• WHAT THE TASK REQUIRES: Reproduce the mailing list message about the GeoWeb below in full, word for word.

• SUPPLIED PASSAGE:
■ ■ ■

[OSGeo-Standards] Was: "file" formats. Is: GeoWeb

Rushforth, Peter Peter.Rushforth at NRCan-RNCan.gc.ca
Fri Jul 12 05:27:46 PDT 2013


Hi Stefan,

> Thanks for the discussion. 

Thanks for joining in!

> I think the book "REST in 
> Practice" fits your thoughts and can be recommended for all 
> as a basic lecture:
> http://restinpractice.com/book/

It's a good book, yes.  They lost me on the semantic stuff, but
I really liked their treatment of Atom.

> 
> As you say what's crucial to GeoWeb - and rather 
> understimated in REST discussion until now - is the contract. 
> That's why I like the above mentioned book. Producing a 
> broadly accepted contract - accepted not only among us but 
> even by browser manufacturers - makes it so difficult.

The part of the contract I'm referring to for the GeoWeb is the media type [1].

■ ■ ■

• RECORDED DATA:
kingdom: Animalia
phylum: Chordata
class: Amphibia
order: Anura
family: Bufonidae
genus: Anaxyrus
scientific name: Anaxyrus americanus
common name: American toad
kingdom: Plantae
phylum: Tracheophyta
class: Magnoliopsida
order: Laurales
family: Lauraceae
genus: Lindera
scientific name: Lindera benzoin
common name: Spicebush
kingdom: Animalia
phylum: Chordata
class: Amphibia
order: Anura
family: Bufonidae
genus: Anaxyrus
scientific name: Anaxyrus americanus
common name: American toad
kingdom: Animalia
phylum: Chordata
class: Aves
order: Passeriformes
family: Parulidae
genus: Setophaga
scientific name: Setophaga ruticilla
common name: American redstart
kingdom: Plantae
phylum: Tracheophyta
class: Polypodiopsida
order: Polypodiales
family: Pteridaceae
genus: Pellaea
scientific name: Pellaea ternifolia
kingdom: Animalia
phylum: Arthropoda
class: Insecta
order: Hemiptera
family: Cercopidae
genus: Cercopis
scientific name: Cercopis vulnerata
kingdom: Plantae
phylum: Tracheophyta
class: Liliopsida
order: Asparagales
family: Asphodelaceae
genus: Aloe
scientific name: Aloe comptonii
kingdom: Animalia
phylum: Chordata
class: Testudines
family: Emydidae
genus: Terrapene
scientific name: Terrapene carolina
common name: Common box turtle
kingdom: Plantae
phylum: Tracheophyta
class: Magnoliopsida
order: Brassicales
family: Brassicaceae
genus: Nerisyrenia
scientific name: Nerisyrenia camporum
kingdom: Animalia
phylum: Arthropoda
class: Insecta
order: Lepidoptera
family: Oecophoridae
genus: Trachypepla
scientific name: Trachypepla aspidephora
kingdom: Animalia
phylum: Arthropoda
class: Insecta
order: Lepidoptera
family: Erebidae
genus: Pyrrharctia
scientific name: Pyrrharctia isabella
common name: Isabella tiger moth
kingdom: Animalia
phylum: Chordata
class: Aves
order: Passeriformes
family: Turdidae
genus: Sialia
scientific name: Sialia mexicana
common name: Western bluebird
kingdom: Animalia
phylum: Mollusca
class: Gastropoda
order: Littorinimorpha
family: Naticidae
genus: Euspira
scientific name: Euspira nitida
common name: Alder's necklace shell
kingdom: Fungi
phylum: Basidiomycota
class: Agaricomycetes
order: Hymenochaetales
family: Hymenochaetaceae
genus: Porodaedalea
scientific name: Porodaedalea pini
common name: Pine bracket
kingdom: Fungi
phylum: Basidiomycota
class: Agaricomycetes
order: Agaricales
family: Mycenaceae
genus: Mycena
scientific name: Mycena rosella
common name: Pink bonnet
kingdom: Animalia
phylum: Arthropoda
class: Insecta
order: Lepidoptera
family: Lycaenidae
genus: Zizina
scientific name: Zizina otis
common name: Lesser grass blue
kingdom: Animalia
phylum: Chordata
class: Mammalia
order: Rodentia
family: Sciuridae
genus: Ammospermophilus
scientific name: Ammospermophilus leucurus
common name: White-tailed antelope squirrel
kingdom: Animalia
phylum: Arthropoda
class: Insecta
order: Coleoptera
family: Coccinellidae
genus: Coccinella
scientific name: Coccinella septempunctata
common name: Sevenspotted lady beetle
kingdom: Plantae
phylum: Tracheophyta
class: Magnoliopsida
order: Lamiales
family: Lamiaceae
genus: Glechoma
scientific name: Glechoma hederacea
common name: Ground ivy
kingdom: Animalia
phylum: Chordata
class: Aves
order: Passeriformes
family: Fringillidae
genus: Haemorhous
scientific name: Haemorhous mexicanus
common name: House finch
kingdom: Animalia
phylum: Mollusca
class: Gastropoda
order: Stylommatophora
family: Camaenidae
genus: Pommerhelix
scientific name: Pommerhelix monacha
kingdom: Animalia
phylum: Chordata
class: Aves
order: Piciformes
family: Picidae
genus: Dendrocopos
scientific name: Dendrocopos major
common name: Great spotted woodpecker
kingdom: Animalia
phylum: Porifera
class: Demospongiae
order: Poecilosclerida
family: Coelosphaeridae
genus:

■ ■ ■

• FINISHED ANSWER:
[OSGeo-Standards] Was: "file" formats. Is: GeoWeb

Rushforth, Peter Peter.Rushforth at NRCan-RNCan.gc.ca
Fri Jul 12 05:27:46 PDT 2013


Hi Stefan,

> Thanks for the discussion. 

Thanks for joining in!

> I think the book "REST in 
> Practice" fits your thoughts and can be recommended for all 
> as a basic lecture:
> http://restinpractice.com/book/

It's a good book, yes.  They lost me on the semantic stuff, but
I really liked their treatment of Atom.

> 
> As you say what's crucial to GeoWeb - and rather 
> understimated in REST discussion until now - is the contract. 
> That's why I like the above mentioned book. Producing a 
> broadly accepted contract - accepted not only among us but 
> even by browser manufacturers - makes it so difficult.

The part of the contract I'm referring to for the GeoWeb is the media type [1].